Hakkıyla anlatılmamış bir devrimci: Delil Doğan

Dosya Haberleri —

Delil Doğan

Delil Doğan

  • Delil, 23 yıllık kısa ömründe dilediği gibi ve hayallerinin peşinde, her anın hakkını vererek dolu dolu yaşadı. Arkadaşları sokakta oyun oynarken Delil mücadele için yolları arşınladı. Düşmana karşı 'Canê canê canê, were meydanê, dilê min pir xweş e bi vê dîlanê' diyerek amansız, fakatsız bir mücadeleye girdi. Hain pusuları atlattı. Kuzeni ve en yakın arkadaşı Süleyman Doğan, Delil için “Ben Delil’in hala anlaşıldığını sanmıyorum. Çünkü anlatılamadı” diyor.
  • 1971 yılında Karakoçan Lisesi öğretmenleri sürgüne gönderilir. O dönem Dersim’de öğretmen okulunu okuyan Mazlum Doğan ve Mustafa Aydın öncülüğünde öğretmenlerin sürgün edilmesinin protesto etmek için Dep’de bir yürüyüş düzenlenir. Henüz ortaokulda olan Delil ve Süleyman yürüyüşe katılarak ilk defa politik bir eylemde yer alırlar.

ERKAN GÜLBAHÇE

Çocukluğum Delil Doğan, Mazlum Doğan, Mehmet Hayri Durmuş, Hüseyin Durmuş, Salih Kılıç, Zeki Yıldız, Baki Kahraman, Rahime Kahraman ve ismini yazamadığım birçok kahramanın efsanevi direniş öyküleriyle geçti. Hep onlara karşı kendimi borçlu hissettim. Bu kahramanlarla yüz yüze görüşen insanların gururla anlattıkları anılarını gıptayla dinledim.

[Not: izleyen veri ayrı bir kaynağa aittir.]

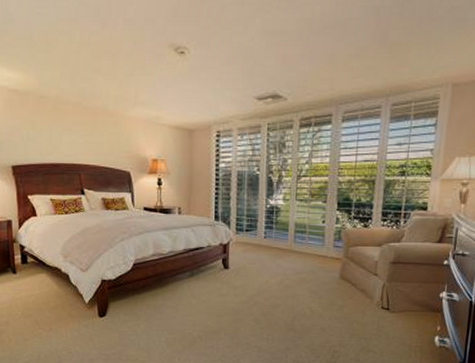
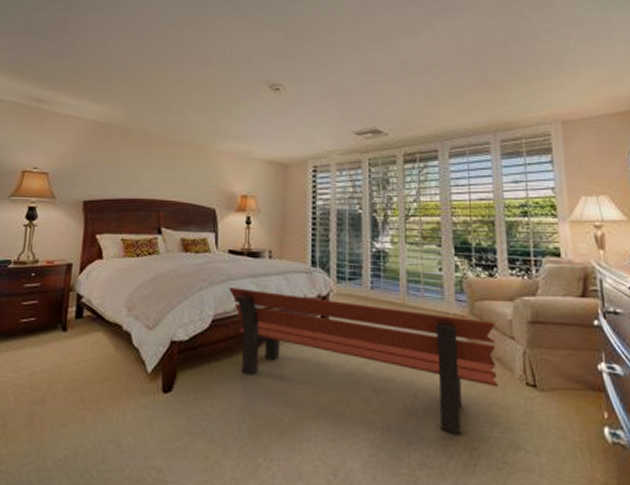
bench: none [146,238,364,343] -> present [229,288,498,436]

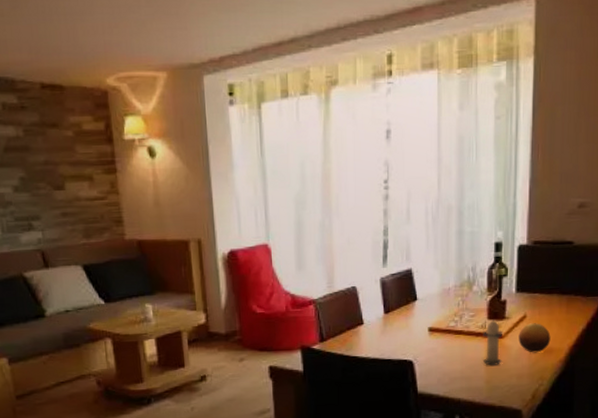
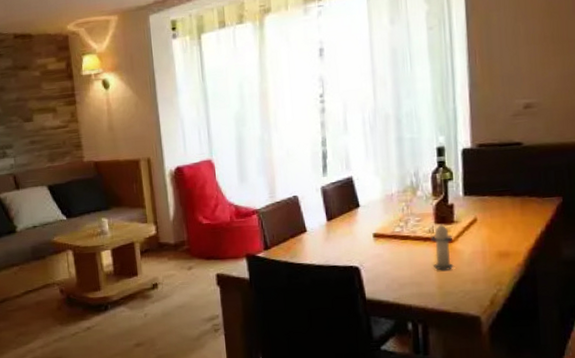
fruit: present [518,323,551,353] -> none [470,226,506,257]

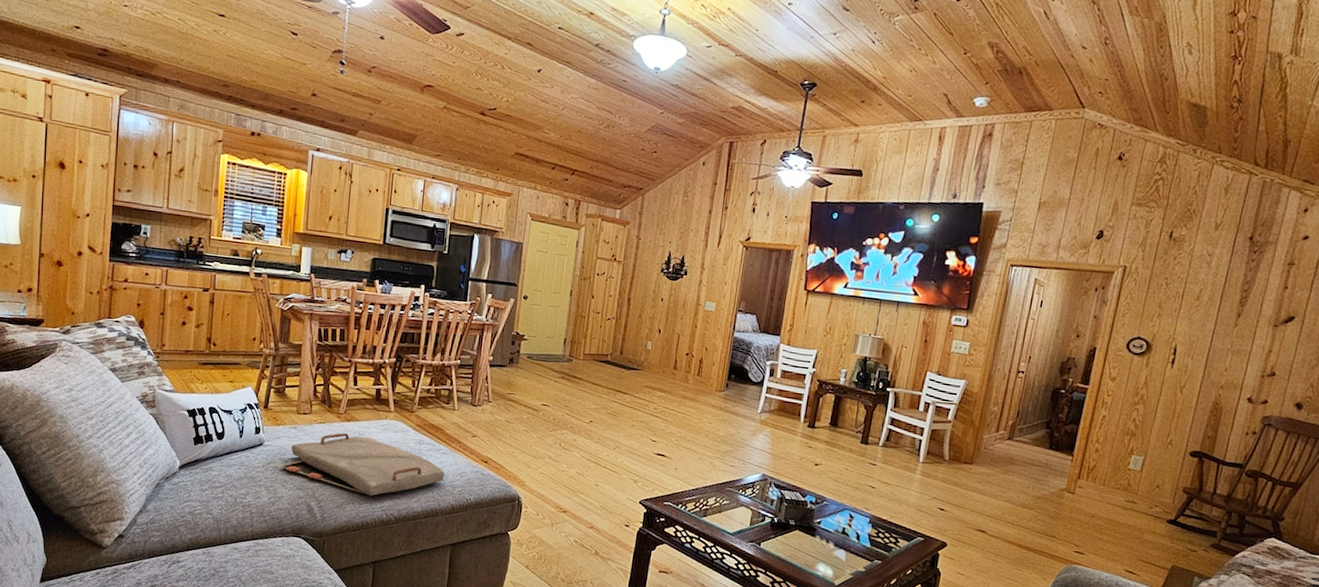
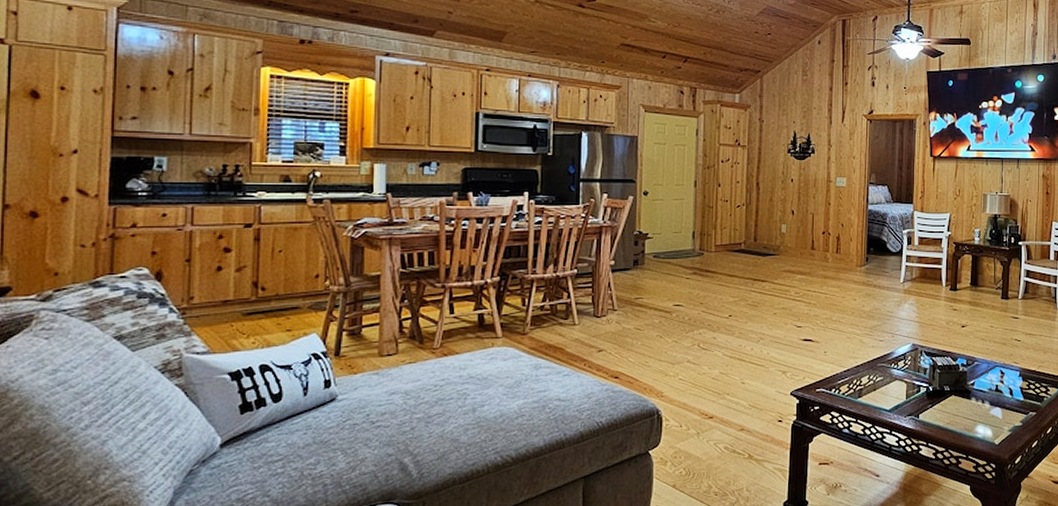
serving tray: present [279,432,445,496] -> none [359,369,569,439]

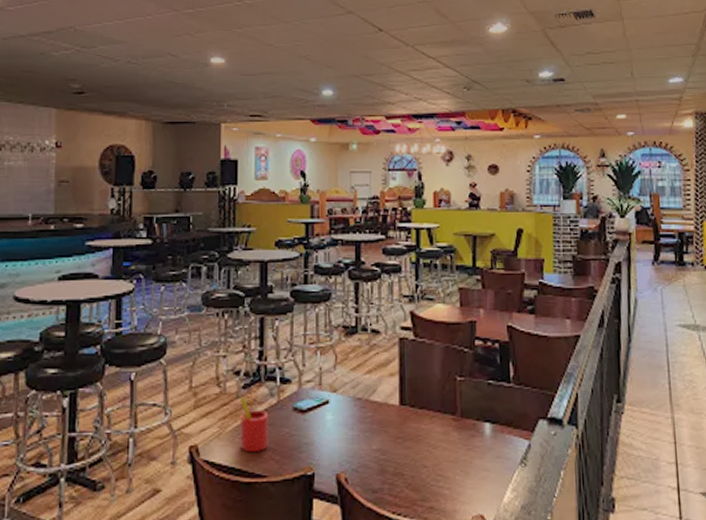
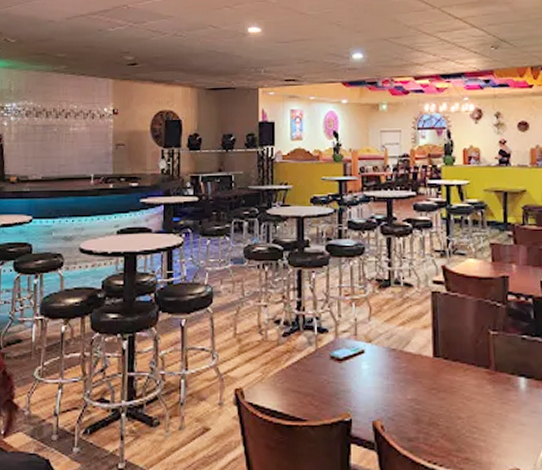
straw: present [239,397,269,453] -> none [280,345,308,398]

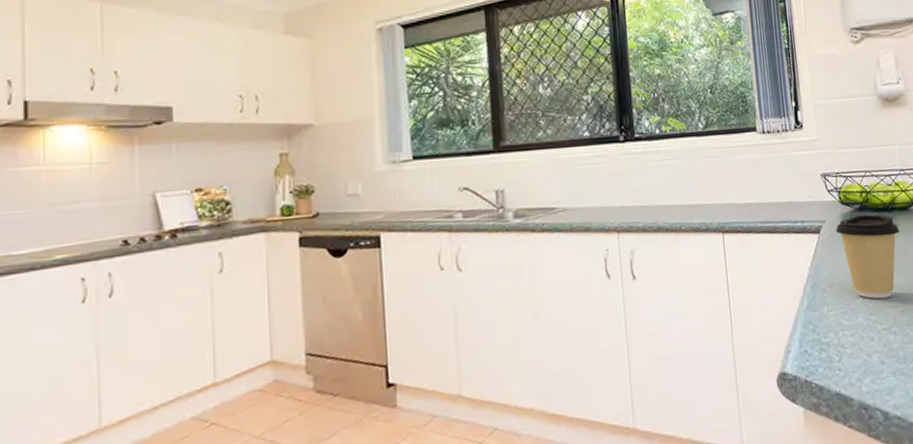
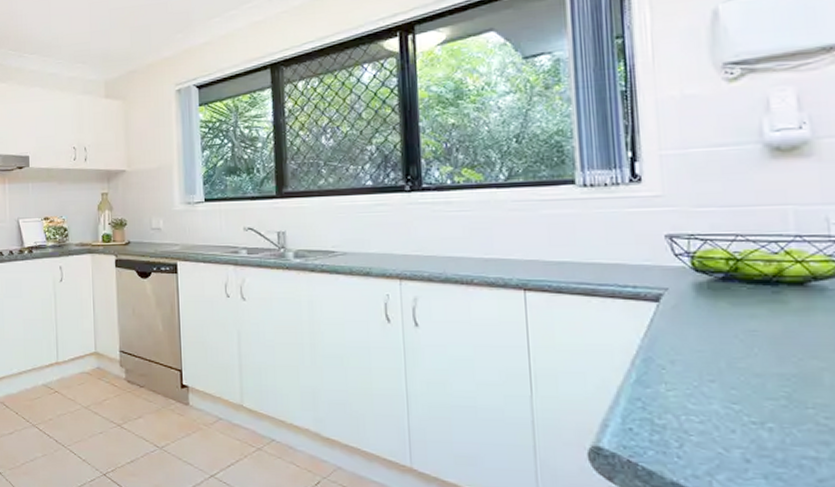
coffee cup: present [835,214,900,299] -> none [683,286,789,387]

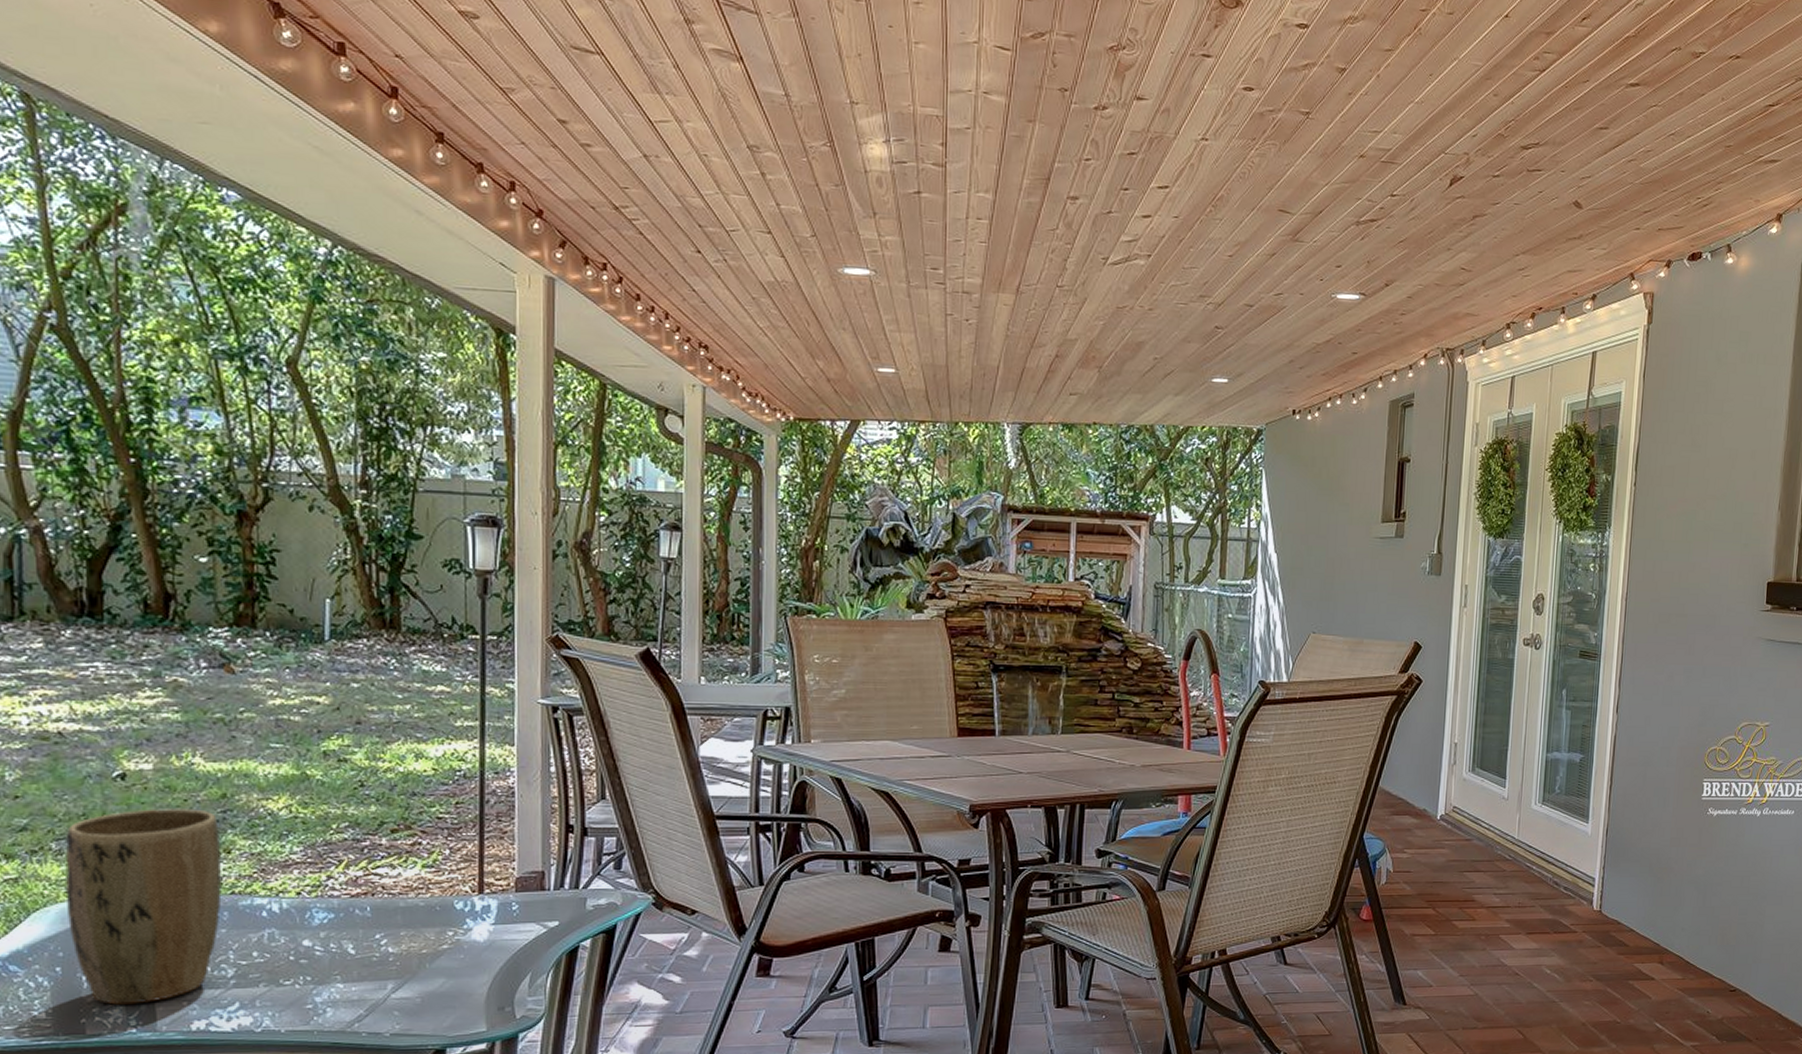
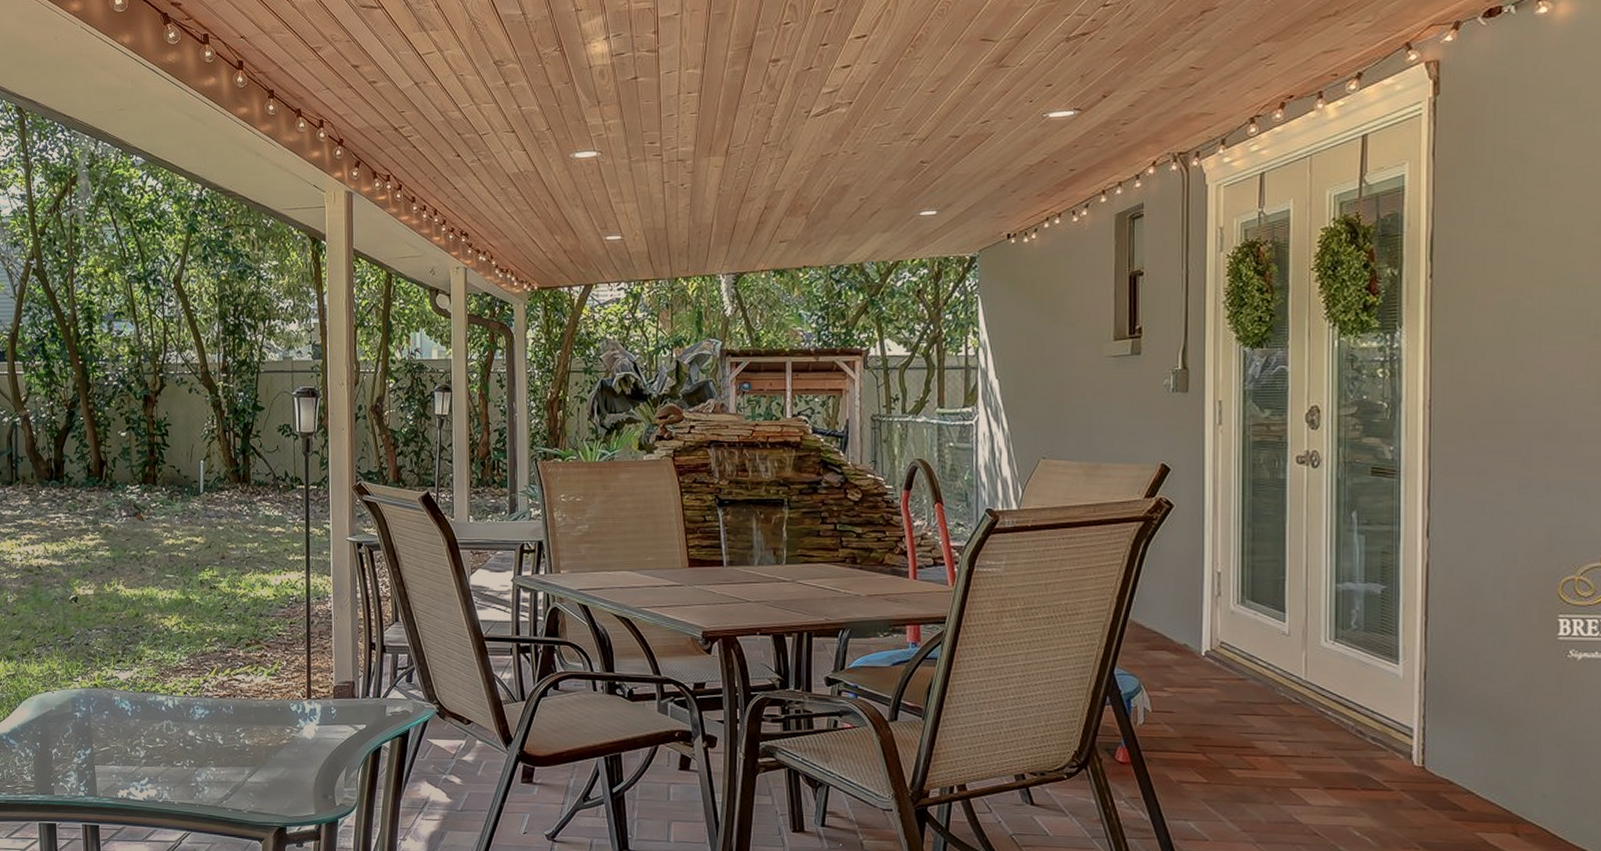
plant pot: present [65,809,222,1005] -> none [42,624,136,774]

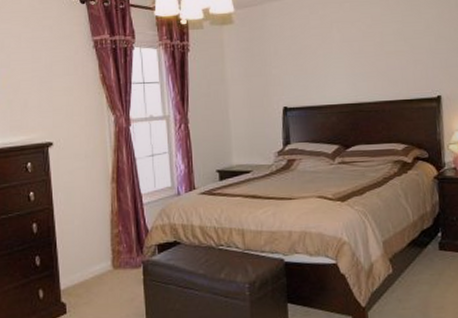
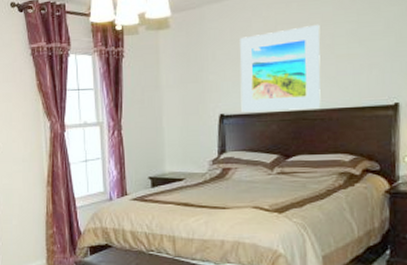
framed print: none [299,23,375,104] -> present [240,24,321,112]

Delil Doğan sadece bir savaşçı değildi. Delil, söz yazarı, besteci, sporcu ve kabına sığmayan, deyim yerindeyse sıra dışı bir devrimciydi. Şu ana kadar Delil’i tanıyan ve birlikte sohbet eden kim ile görüştüysem, söyledikleri ortak şey, “Delil mi? O çok farklı bir insandı. Sıra dışı, kabına sığmayan deli dolu bir insandı” oluyor. Canê Canê kilamının bestekarı, Hozan Sefkan’ın Dersim Dağı şarkısını yapmasına vesile olan Delil Doğan’ı arkadaşları, ailesi anlatıyor.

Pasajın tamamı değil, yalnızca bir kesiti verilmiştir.